Define b , the ratio of the masses, as
7) b = m_1 / m_2
Define the error factor E :
8) E = ( 1 + m_2 / m_1 ) ( 1 + m_1 / m_2 )
so that
9) F_? ~ = ~ F_N \times E
If b = 1 then E = 4 .
If b = 2 or b = 0.5 then E = 4.5 .
For large b , E \approx 2 + b \approx \approx b , and for small b , E \approx 2 + 1 / b \approx \approx 1/b .
mass ratio b |
force ratio E |
|
0.001 |
1002.001 |
|
0.01 |
102.01 |
|
0.1 |
12.1 |
|
0.2 |
7.2 |
|
0.5 |
4.5 |
|
1.0 |
4.0 |
|
2.0 |
4.5 |
|
5.0 |
7.2 |
|
10.0 |
12.1 |
|
100.0 |
102.01 |
|
1000.0 |
1002.001 |
|
1047.4 |
1049.4 |
Sun to Jupiter ratio |
1e33 |
1e33 |
Sun to sand grain ratio |
1.2e47 |
1.2e47 |
Sun to hydrogen atom ratio |
For very small m_1 compared to m_2 , the F_? "force" becomes:
10) F_? \approx F_N / b \approx F_N m_2 / m_1 \approx G \left( \Large { {m_2}^2 \over { r^2 } } \right)
and the acceleration of m_1 is
11) a_? = F_? / m_1 \approx G \left( \Large { {m_2}^2 \over { m_1 ~ r^2 } } \right) = a_N \times { m_2 / m_1 }
A circular orbit has a centripedal acceleration a = v^2 / r , so the orbital velocity is proportional to the square root of acceleration. 1047 times the acceleration means 32.4 times the orbital velocity.
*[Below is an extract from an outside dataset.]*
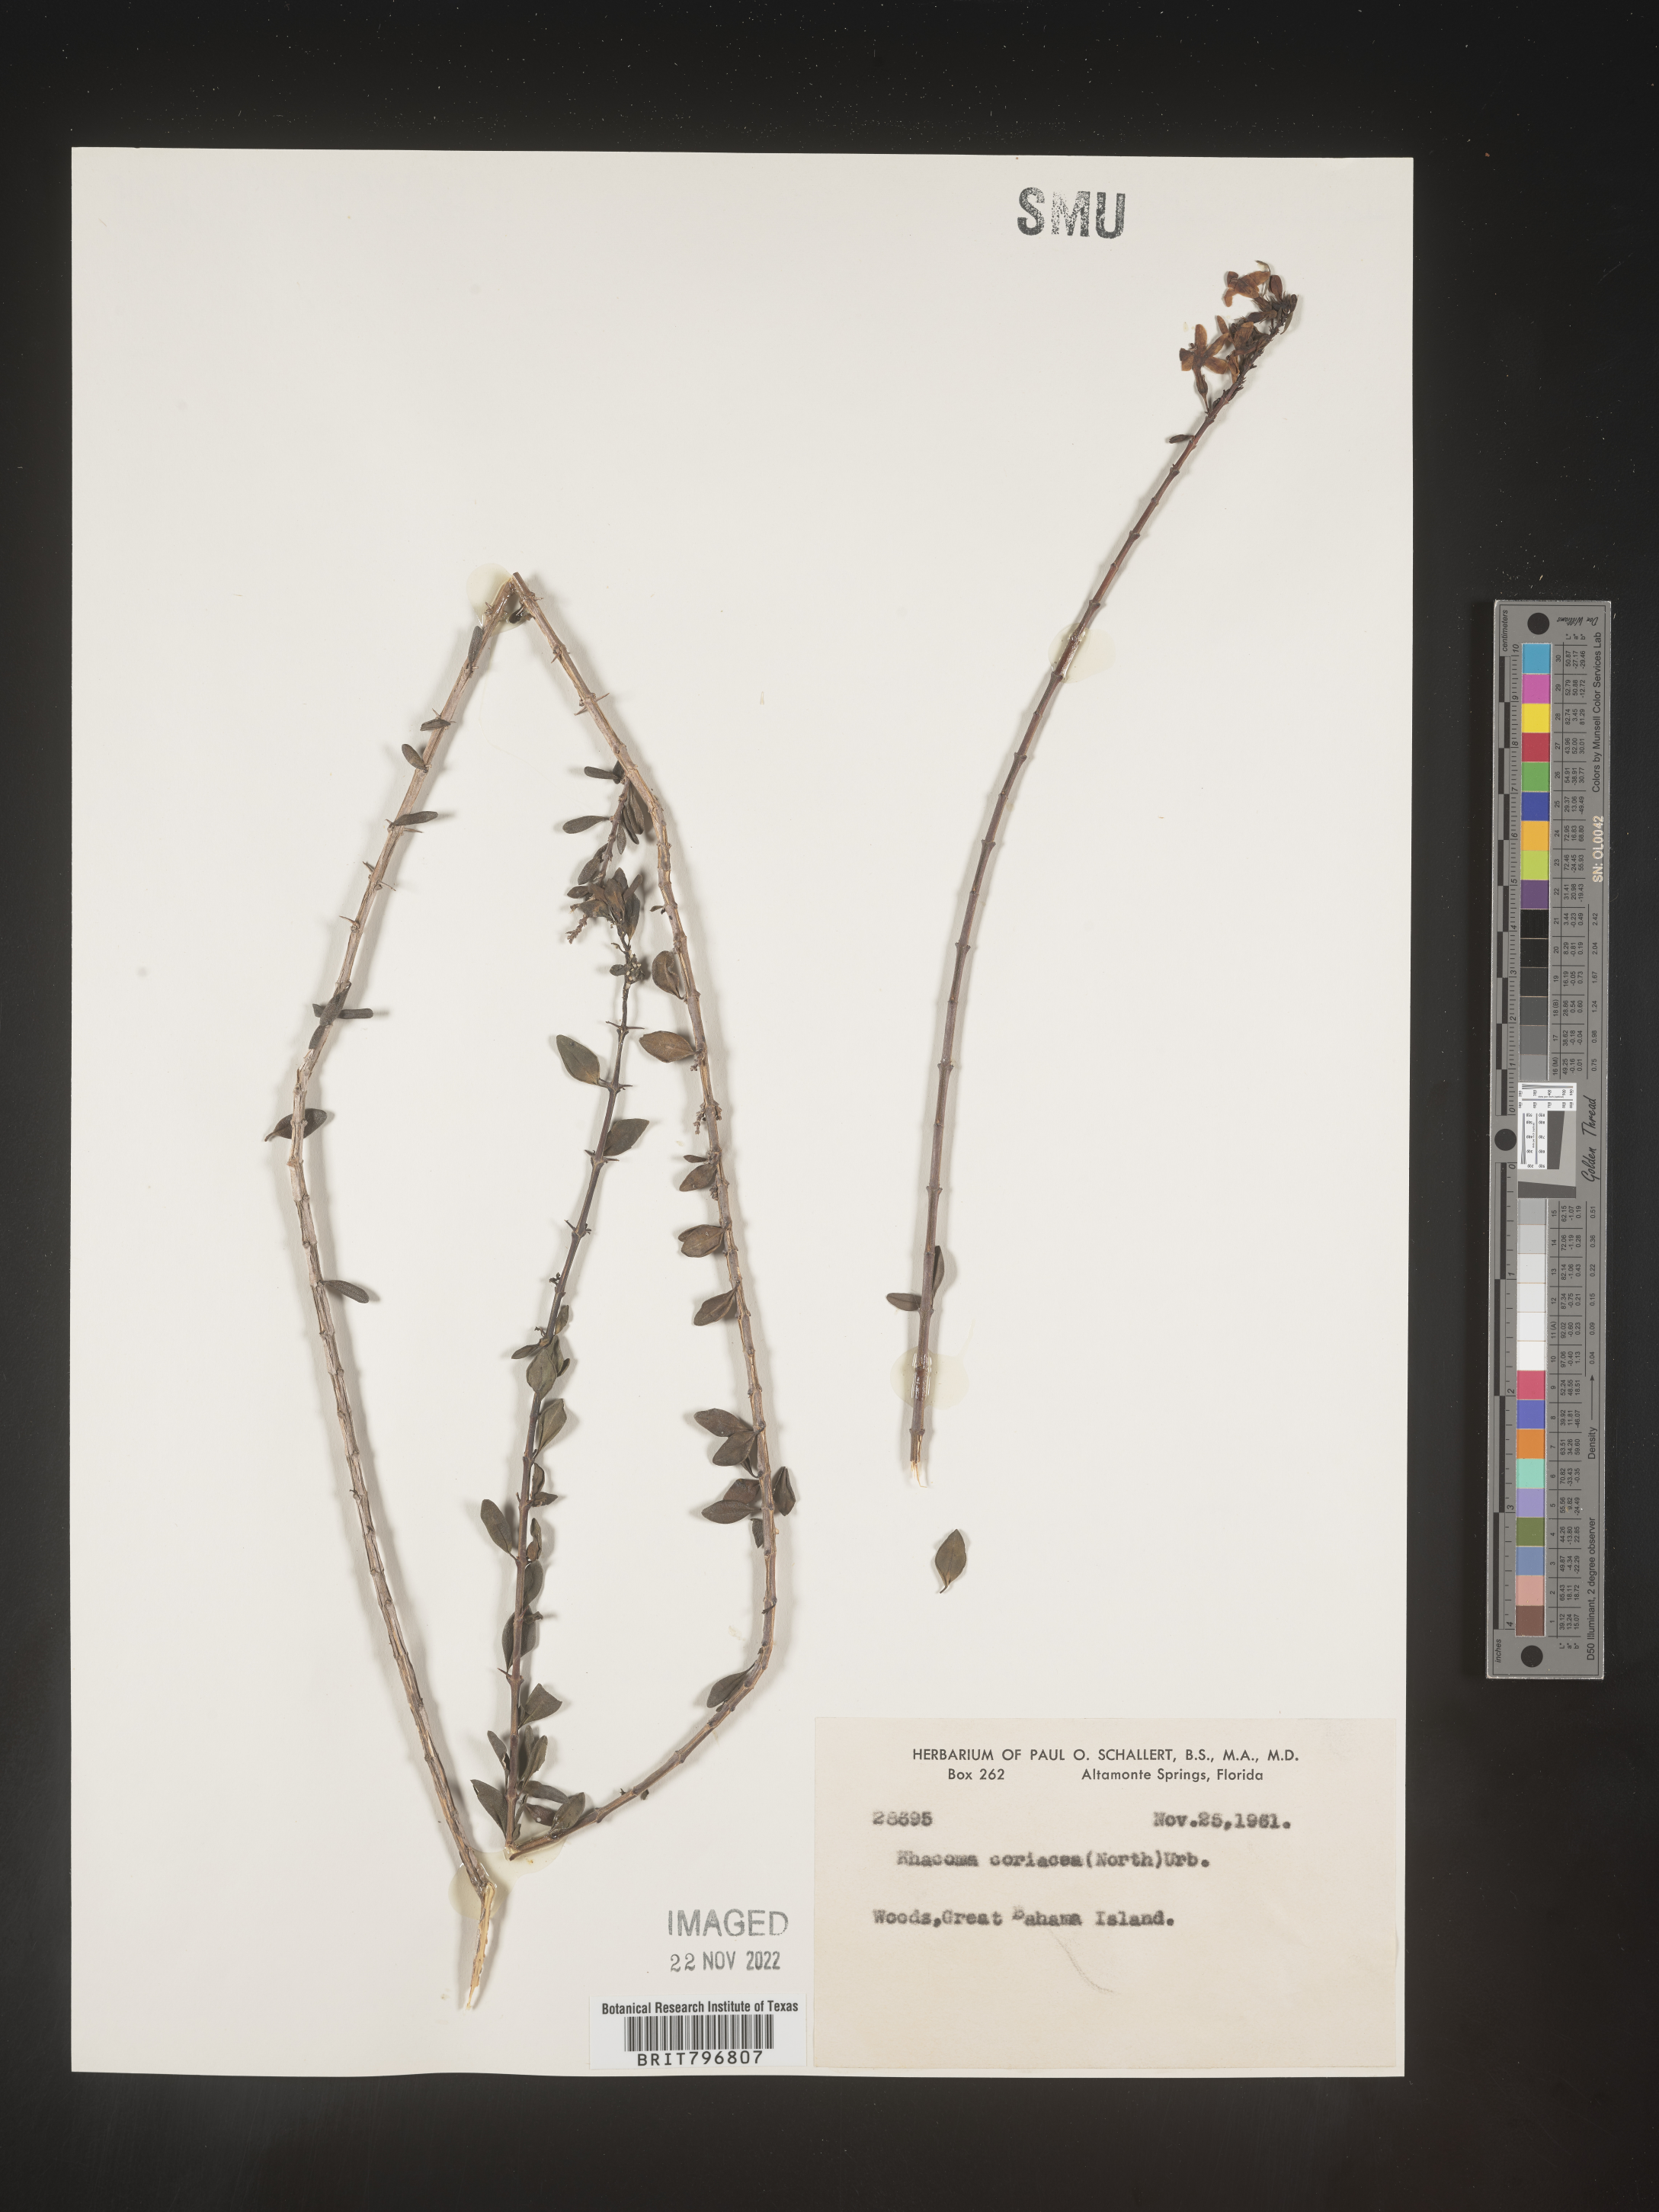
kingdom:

The unrestricted 3 body problem is very difficult to solve - approximation and computers are needed, but are good enough to deliver space probes to other planets with parts-per-billion accuracy. My colleague's "approximation" is incorrect, yet more difficult to solve.